(Task statement):
From the items below, copy out each line that contains the string "hide". Uppercase and lowercase count as different.

◆ ◆ ◆ ◆ ◆ ◆ ◆

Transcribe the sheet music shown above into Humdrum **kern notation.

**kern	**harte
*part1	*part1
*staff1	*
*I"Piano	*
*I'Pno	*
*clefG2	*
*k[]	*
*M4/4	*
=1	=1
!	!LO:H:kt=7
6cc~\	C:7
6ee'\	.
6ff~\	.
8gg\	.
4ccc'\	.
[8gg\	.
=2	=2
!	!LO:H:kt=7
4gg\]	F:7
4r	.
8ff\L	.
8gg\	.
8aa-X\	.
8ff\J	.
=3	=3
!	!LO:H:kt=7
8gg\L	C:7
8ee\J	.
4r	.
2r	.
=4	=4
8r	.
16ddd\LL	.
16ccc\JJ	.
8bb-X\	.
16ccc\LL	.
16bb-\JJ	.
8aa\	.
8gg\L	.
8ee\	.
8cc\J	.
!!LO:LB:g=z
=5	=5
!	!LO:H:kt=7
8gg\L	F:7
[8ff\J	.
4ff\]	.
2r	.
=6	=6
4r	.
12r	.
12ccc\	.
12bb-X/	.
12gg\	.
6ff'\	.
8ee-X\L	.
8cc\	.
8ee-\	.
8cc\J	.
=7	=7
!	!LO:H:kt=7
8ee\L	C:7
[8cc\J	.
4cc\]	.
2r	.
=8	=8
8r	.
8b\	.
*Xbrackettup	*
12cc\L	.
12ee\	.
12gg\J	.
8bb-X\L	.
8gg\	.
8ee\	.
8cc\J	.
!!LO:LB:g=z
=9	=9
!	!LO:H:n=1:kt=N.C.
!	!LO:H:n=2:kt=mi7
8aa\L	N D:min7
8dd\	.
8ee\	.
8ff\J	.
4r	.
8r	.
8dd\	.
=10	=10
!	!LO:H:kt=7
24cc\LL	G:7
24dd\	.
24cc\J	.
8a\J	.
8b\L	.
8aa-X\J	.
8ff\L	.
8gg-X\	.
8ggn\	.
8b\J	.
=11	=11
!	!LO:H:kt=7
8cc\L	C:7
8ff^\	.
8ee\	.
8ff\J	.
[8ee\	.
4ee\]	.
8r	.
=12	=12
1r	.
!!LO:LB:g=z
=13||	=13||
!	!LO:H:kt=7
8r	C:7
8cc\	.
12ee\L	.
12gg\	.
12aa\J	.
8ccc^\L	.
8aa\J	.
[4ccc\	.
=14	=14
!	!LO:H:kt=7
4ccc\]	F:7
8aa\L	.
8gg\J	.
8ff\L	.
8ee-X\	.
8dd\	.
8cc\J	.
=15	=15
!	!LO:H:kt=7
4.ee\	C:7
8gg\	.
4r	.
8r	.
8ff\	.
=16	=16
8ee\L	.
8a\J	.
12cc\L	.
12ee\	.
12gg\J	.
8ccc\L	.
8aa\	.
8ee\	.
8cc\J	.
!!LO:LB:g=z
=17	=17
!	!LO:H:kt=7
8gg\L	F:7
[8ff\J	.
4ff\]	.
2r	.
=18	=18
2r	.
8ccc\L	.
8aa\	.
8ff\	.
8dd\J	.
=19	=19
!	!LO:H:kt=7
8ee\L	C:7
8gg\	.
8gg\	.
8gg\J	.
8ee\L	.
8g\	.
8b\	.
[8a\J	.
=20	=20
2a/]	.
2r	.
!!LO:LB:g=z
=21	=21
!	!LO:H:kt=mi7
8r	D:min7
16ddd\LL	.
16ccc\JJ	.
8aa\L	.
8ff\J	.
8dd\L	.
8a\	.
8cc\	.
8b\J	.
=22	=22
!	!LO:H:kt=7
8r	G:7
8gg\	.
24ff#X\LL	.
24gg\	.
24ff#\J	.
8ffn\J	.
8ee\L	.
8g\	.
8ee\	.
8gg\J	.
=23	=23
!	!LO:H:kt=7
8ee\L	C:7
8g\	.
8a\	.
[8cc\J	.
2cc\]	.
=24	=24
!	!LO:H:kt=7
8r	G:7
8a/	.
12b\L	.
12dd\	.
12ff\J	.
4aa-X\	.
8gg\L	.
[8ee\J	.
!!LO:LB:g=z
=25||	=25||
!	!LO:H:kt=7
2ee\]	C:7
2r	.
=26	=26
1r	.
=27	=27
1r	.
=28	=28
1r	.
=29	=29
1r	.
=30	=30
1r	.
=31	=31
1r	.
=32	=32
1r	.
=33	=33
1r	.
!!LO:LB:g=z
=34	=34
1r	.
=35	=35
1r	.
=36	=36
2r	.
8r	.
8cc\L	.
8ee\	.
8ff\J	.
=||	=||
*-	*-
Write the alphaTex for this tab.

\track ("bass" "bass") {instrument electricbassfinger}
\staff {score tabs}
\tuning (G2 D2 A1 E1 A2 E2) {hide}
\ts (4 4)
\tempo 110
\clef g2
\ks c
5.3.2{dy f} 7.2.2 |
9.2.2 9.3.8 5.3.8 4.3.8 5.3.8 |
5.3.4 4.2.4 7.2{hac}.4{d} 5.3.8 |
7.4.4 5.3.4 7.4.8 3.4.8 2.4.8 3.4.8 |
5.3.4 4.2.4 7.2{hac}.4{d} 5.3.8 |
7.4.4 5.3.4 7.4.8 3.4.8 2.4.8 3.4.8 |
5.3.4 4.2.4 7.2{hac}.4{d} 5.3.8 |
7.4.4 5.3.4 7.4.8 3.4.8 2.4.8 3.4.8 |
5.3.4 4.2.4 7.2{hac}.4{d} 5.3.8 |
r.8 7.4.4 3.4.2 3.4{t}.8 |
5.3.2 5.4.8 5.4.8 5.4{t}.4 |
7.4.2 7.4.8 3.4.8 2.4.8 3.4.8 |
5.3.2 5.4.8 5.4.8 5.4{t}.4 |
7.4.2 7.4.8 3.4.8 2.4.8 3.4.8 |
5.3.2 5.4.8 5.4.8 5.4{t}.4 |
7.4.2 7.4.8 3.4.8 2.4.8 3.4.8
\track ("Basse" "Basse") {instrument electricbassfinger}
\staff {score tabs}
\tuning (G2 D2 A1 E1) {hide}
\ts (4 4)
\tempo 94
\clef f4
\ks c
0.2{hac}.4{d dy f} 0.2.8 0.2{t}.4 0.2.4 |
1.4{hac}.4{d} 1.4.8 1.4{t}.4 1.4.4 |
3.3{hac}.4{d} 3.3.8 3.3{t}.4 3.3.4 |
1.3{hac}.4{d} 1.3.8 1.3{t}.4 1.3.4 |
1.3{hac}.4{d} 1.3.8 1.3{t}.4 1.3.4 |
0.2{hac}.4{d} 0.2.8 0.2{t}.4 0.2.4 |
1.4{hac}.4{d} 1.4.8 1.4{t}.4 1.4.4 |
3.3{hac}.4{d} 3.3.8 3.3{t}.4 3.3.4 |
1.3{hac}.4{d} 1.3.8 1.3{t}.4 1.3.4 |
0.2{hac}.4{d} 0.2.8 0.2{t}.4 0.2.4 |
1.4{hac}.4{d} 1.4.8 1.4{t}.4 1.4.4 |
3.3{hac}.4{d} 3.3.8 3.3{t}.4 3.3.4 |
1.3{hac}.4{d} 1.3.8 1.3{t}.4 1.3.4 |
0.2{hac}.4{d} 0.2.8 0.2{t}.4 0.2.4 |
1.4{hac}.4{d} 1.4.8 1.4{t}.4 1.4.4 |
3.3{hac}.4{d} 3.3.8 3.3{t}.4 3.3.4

◆ ◆ ◆ ◆ ◆ ◆ ◆

(Solution to the exercise):
\tuning (G2 D2 A1 E1 A2 E2) {hide}
\tuning (G2 D2 A1 E1) {hide}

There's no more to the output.